WORK REQUEST
Nothing but the line holding "(274, 548) none" and the lines after it, through the end of the records, should be set down, each exactly as it is.

Modification records
§ §
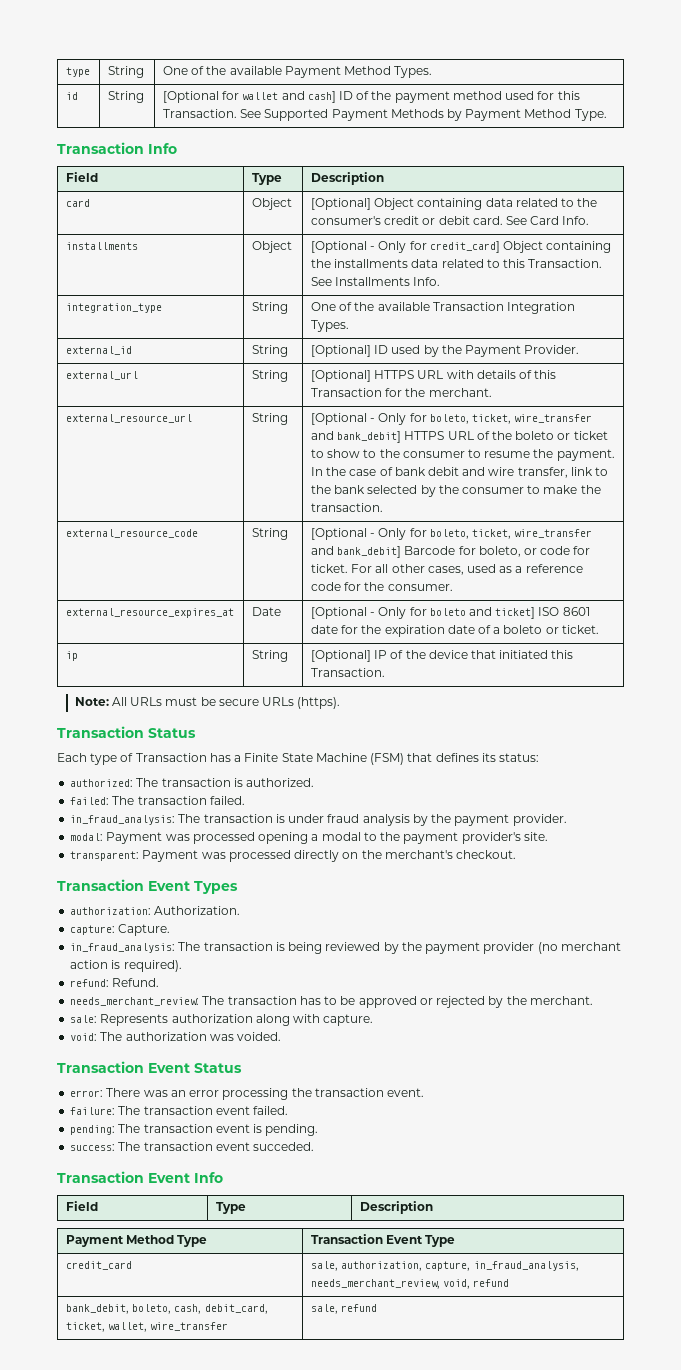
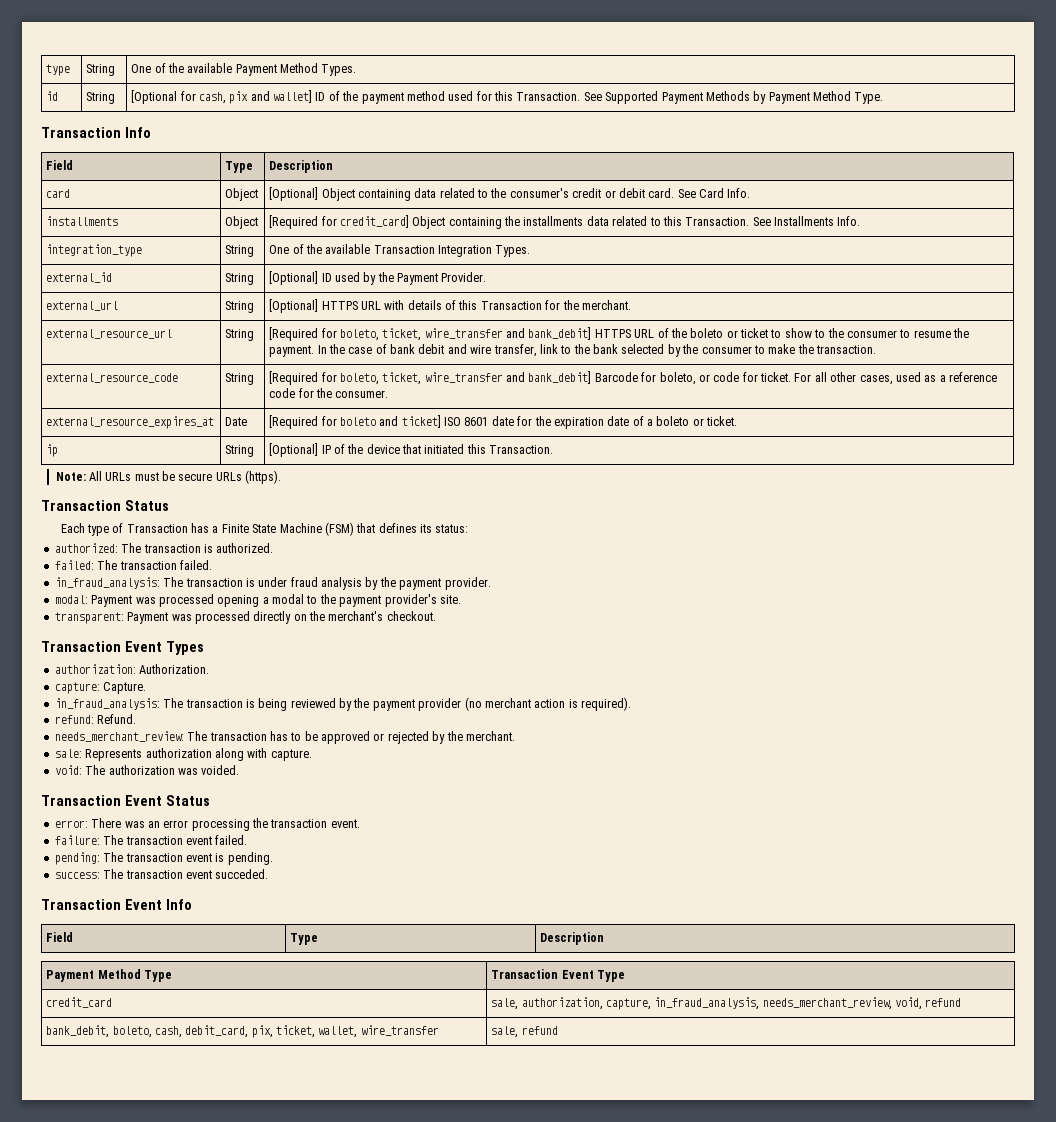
[242,91,336,103] wallet and cash] -> [198,90,313,104] cash, pix and wallet]
[310,241,407,253] [Optional - Only -> [269,215,319,229] [Required
[310,413,407,425] [Optional - Only -> [269,327,319,341] [Required
[310,528,407,540] [Optional - Only -> [269,371,319,385] [Required
[310,607,407,619] [Optional - Only -> [269,415,319,429] [Required
(268, 1309) none -> [251,1025,273,1038] pix,

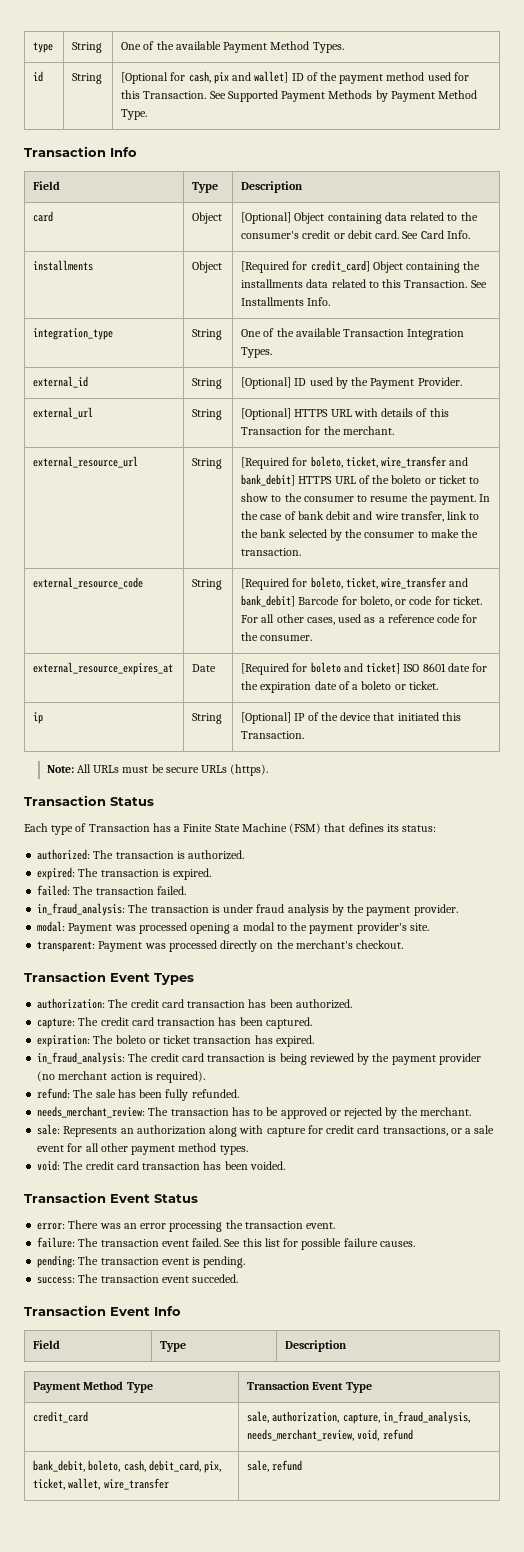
(274, 548) none -> [37,867,212,880] // expired: The transaction is expired.
[139,664,210,674] [54,682,147,694] [54,698,184,710] Authorization. // capture: Capture. // in_fraud_analysis: The -> [108,999,352,1009] [37,1017,312,1029] [37,1035,314,1047] [37,1052,204,1065] The credit card transaction has been authorized. // capture: The credit card transaction has been captured. // expiration: The boleto or ticket transaction has expired. // in_fraud_analysis: The credit card
[97,714,137,724] Refund. -> [73,1089,239,1101] The sale has been fully refunded.
(143, 755) none -> [120,1128,134,1134] an
[270,749,312,761] [54,765,198,775] capture. // void: The authorization was -> [266,1125,495,1137] [37,1143,248,1155] [37,1160,248,1171] capture for credit card transactions, or a sale event for all other payment method types. // void: The credit card transaction has been
(248, 840) none -> [224,1238,415,1250] See this list for possible failure causes.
§ §
OUTPUT
(274, 548) none -> [37,867,212,880] // expired: The transaction is expired.
[139,664,210,674] [54,682,147,694] [54,698,184,710] Authorization. // capture: Capture. // in_fraud_analysis: The -> [108,999,352,1009] [37,1017,312,1029] [37,1035,314,1047] [37,1052,204,1065] The credit card transaction has been authorized. // capture: The credit card transaction has been captured. // expiration: The boleto or ticket transaction has expired. // in_fraud_analysis: The credit card
[97,714,137,724] Refund. -> [73,1089,239,1101] The sale has been fully refunded.
(143, 755) none -> [120,1128,134,1134] an
[270,749,312,761] [54,765,198,775] capture. // void: The authorization was -> [266,1125,495,1137] [37,1143,248,1155] [37,1160,248,1171] capture for credit card transactions, or a sale event for all other payment method types. // void: The credit card transaction has been
(248, 840) none -> [224,1238,415,1250] See this list for possible failure causes.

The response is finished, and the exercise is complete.